Due musicisti, due percorsi, un’unica anima blues
A creare le giuste vibrazioni saranno Lino Rufo e Marco Manusso, due artisti diversi per provenienza ma uniti da una sensibilità affine e da un amore profondo per il blues. Rufo, cantautore molisano, è una voce capace di raccontare il Sud con delicatezza e verità. La sua musica attraversa folk, cantautorato e blues, sempre con un’attenzione particolare alle parole e alle storie degli ultimi.

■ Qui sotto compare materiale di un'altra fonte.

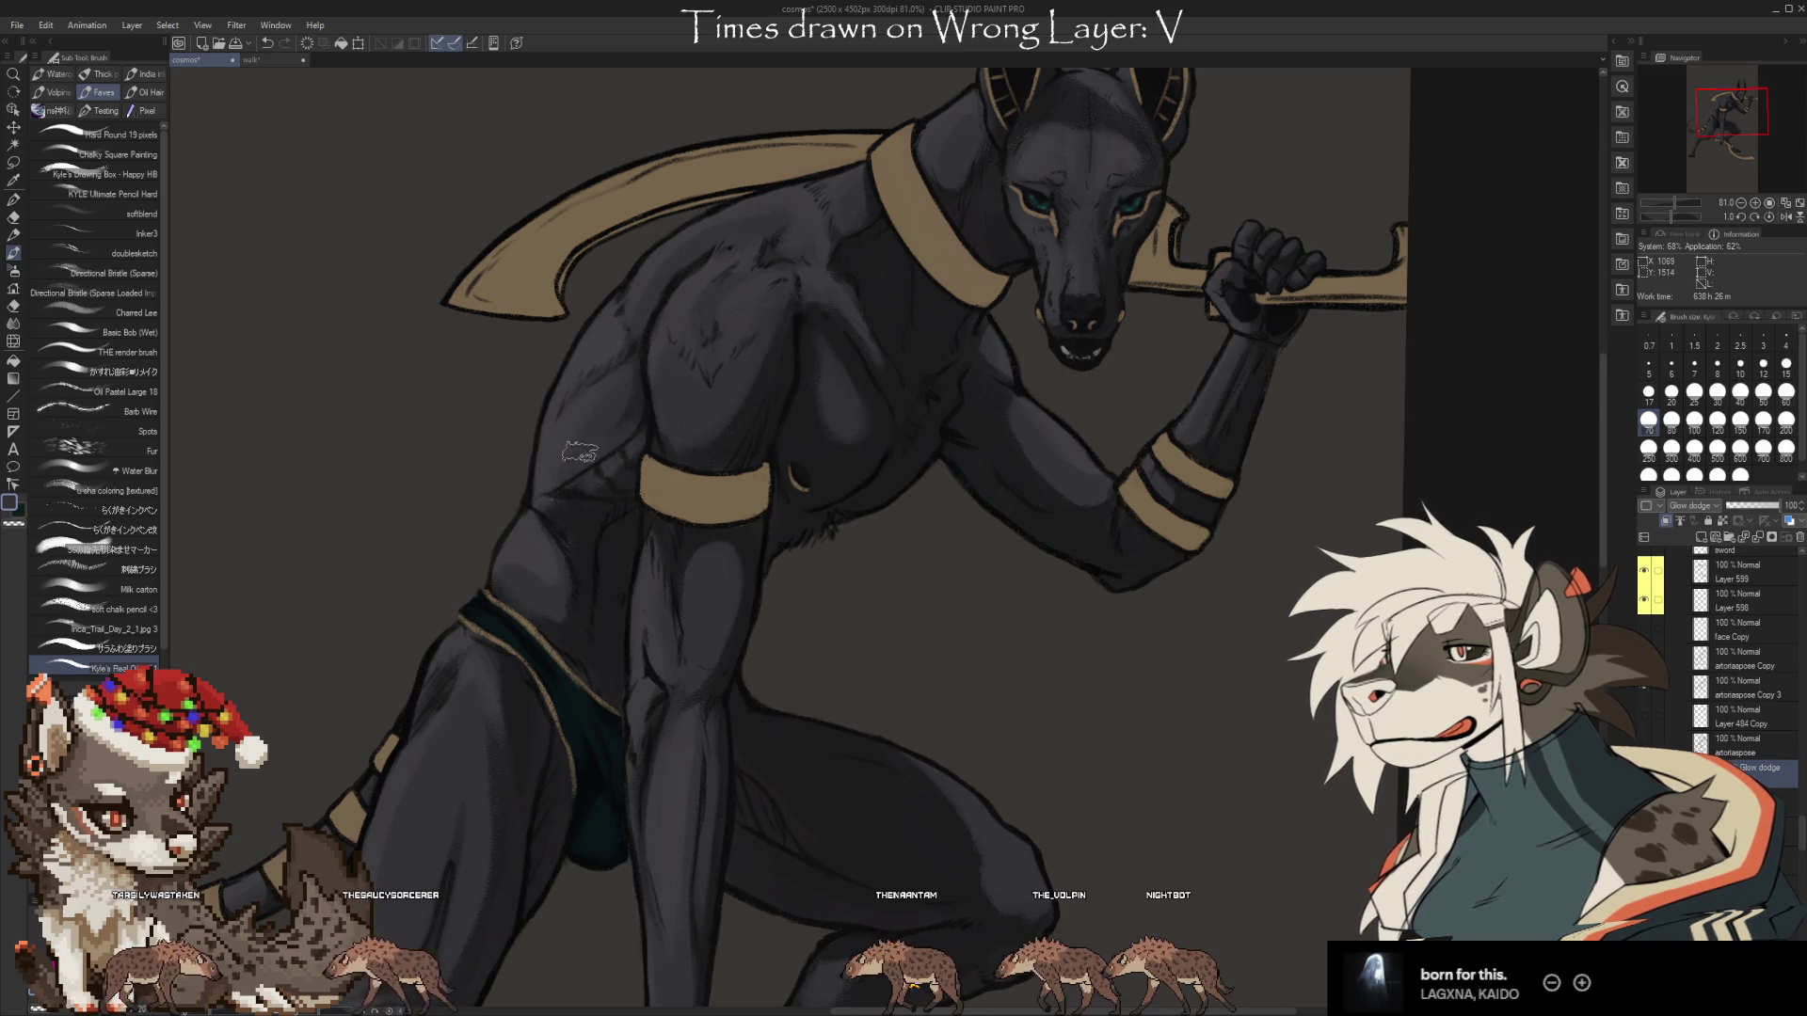
key(e)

Con Schipani, inoltre, Rufo condivide un legame speciale: proprio il giornalista ha infatti prodotto il suo primo album, “Notte chiara”, accompagnandolo nei suoi primi passi discografici e contribuendo a definire la sua identità artistica.
Manusso, chitarrista genovese, ma napoletano d’adozione, figura storica della scena blues italiana, ha collaborato con numerosi artisti di rilievo nazionale. Il suo stile è riconoscibile per il timbro caldo, l’eleganza del fraseggio e la capacità di fondere tradizione e modernità, trattando il blues come un linguaggio universale che unisce mondi e generazioni. Attualmente fa parte di N.O.I., acronimo di Nuova Orchestra Italiana.
L’omaggio musicale e il viaggio nel blues
Lino Rufo e Marco Manusso, insieme, renderanno omaggio a Pino Daniele con l’esecuzione di “Napule è”, un brano che continua a parlare al cuore di tutti con grande profondità emotiva. Successivamente proporranno alcuni brani tratti dai loro repertori personali e una selezione di blues internazionali che hanno segnato la loro formazione e il loro percorso artistico, trasformando la serata in un viaggio musicale che attraverserà epoche indimenticate.